Granny, Grandad, uncles, aunts, they are all gone now, their stories here long since ended. 

Once, in ordinary, unremembered days, they had all come and gone across this yard from gate to front door.  Too busy with the here and now of their lives to imagine a time such as this an end-time of weeds and overgrowth. 

Nor could they have imagined a skip sitting outside their front door, a skip that I had come to fill with the remnants of Granny's world.  

It was hard, handling Granny's things because something of her lingered and ghosted around everything, especially things that had been a part of her - her crossover apron, still hanging behind the kitchen door, the pot she'd used to make drisheen for us and her Sunday shoes misshapen by her bunions. 

"Lord have mercy on me poor aul' bunions," she used to say, laughing. 

I move quickly to and from the skip, pausing when I came to the ornaments that had brightened Granny's mantlepiece and her life.  Some she'd bought herself, others had been brought from various parts of England by her daughters on summer visits. 

"Would you look at what they're after bringing from London this time," I remember her saying once,  as she showed me the latest figurine. 

Now, thrown in the skip, they would become junk that nobody wanted. 

In her bedroom, I came upon a shoebox at the bottom of her wardrobe. 

I lifted the lid at the kitchen table and old ghosts seemed to rise around me on the musty odor from old photographs, stained letters, mortuary cards, and Granny's prayer book. 

I touched the pale photographed faces of Granny and Fan Dalton, neighbors and best friends through good times and bad, younger than I'd ever known them, all dressed up for some occasion. God knows how many cups of tea they'd enjoyed together at this kitchen table, maybe remembering that long-ago day when they were dressed up in their finery. 

And there was Aunt Jixie, long since passed away, standing in the yard beside a green Austin Cambridge with English plates. Smiling face forever unwrinkled, stylish-looking in her summer frock home from England to visit Granny. 

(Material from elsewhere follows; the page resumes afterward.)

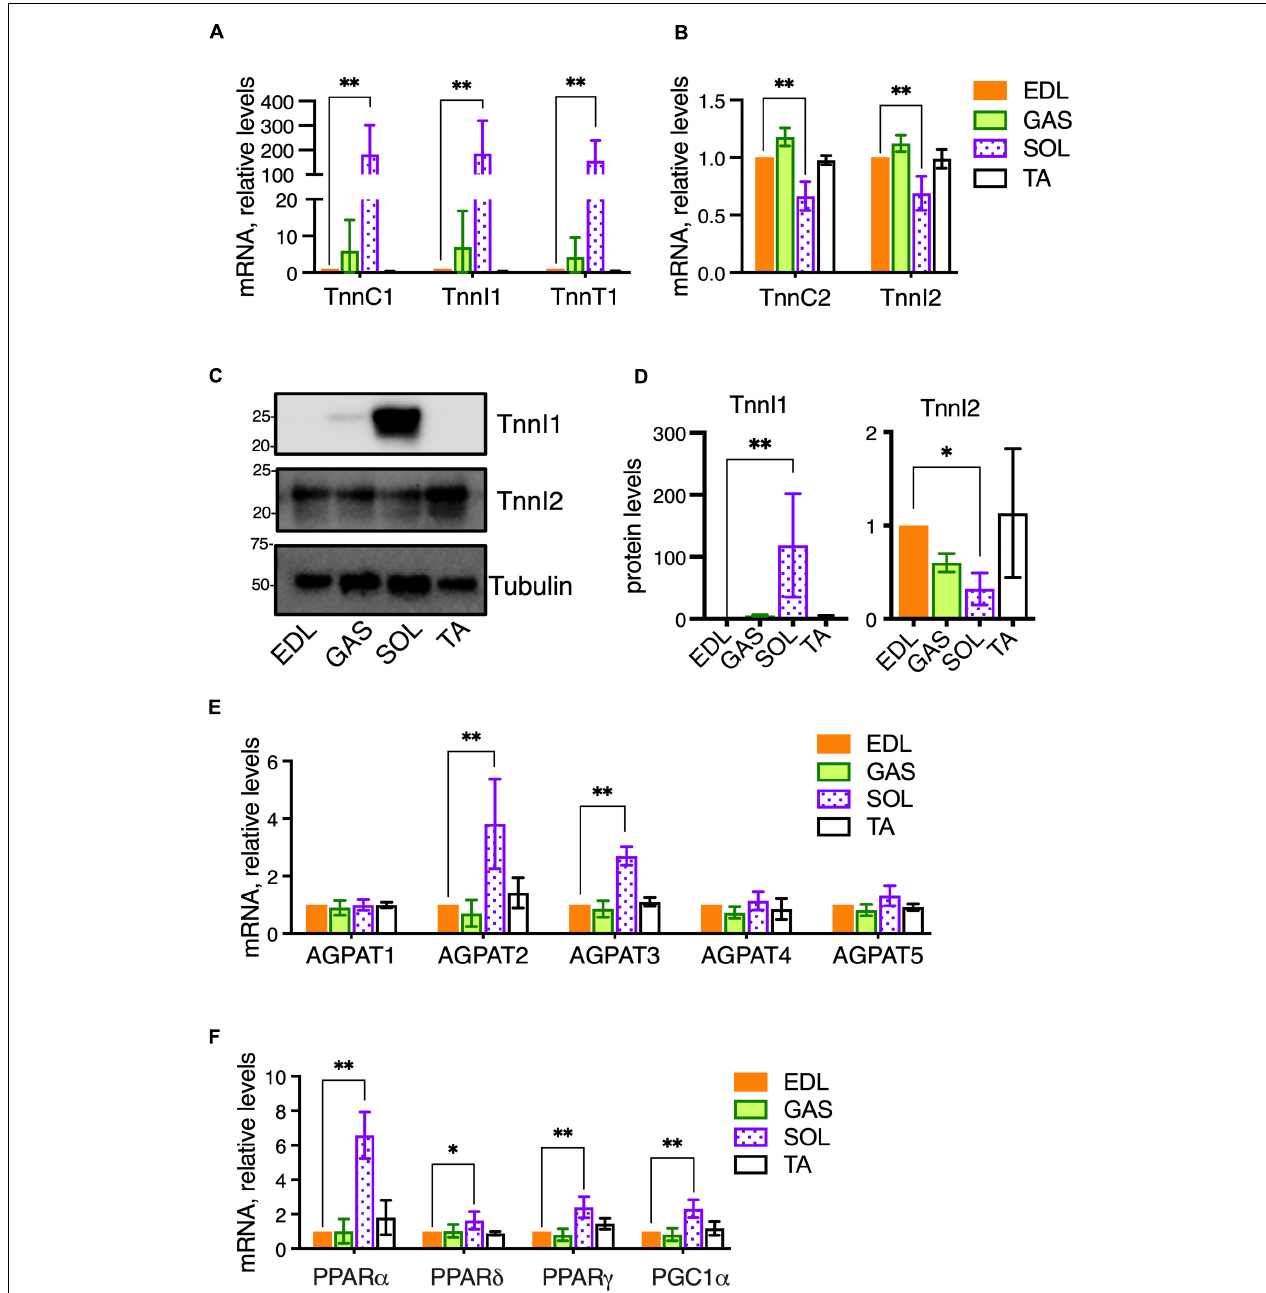
FIGURE 2 | Metabolic gene expressions in healthy skeletal muscles of adult (14–16-week-old) C57BL/6 mice raised on CE-2 standard chow. mRNA levels were measured by qPCR and protein levels (for TnnI1 and TnnI2) were detected by Western blotting. EDL was selected as a “standard” muscle to determine the statistical variations, and the plotted values reflect relative abundances compared to the levels in EDL (arbitrarily set to “1”). Compared to EDL, SOL had markedly high levels of slow-type troponins TnnC1, TnnI1, and TnnT1 (A) and moderately decreased fast-type troponins TnnC2 and TnnI2 (B) . Similar patterns in SOL were observed for the protein levels of TnnI1 (high levels) and TnnI2 (moderately decreased) (C,D) . mRNA levels of AGPATs (E) and PPARs/PGC1-alpha transcriptional regulators (F) were also determined. mRNA levels were normalized to 18S RNA and protein levels were normalized to Tubulin. The means ± SD are plotted. Statistical significance is based on Dunnett’s multiple comparison tests. ∗ p < 0.05, ∗∗ p < 0.01; n = 4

I shuffled through colored snaps of well-dressed children, my English cousins wearing clothes that we'd worn later as castoffs. There was Jixie's son, Graham, looking mod in a red and black zipped jerkin.  My brothers and I had argued over who would get that jerkin, but it had fitted me and I'd worn it proudly for the first time in that year's May procession. 

I opened Granny's prayer book. Two brown-tinged mortuary cards slid onto the kitchen table. 

I read and re-read them and my eyes were slowly opened to something about Granny that I'd only half-heard and had since forgotten.

!n 1948, she'd lost her youngest daughter, Maura, to tuberculosis and soon after Grandad had died suddenly. 

I stared at their lost faces and, too late, my heart went out across the years to Granny as I realized the depth of sorrow that she'd known long before I was born. 

I remembered how, as a boy, I'd noticed something in Granny's eyes that I couldn't name. I'd seen those eyes wet from laughing at stories Fan Dalton would tell but that something would always ghost back when the laughing subsided. 

Now, I could see what was beyond me then. I had glimpsed the sadness beyond weeping in Granny's sorrowing heart.  She had lost so much: Aunt Maura and Grandad were taken early, and her other six daughters were lost to emigration. 

I'd never heard her speak of it but her heart must've been breaking quietly every day.  I'd just expected her to be Granny, always strong, always there in her cottage smiling kindly whenever I chose to call. 

And she always was. 

Late in the evening, my work done, I left carrying Granny's shoebox of memories pausing outside to take a last long look at the cottage.

Missing her face at the window, and her usual little wave as I looked back. Soon other stories would be told, other lives would be lived here. 

I closed the gate gently and walked away for the very last time.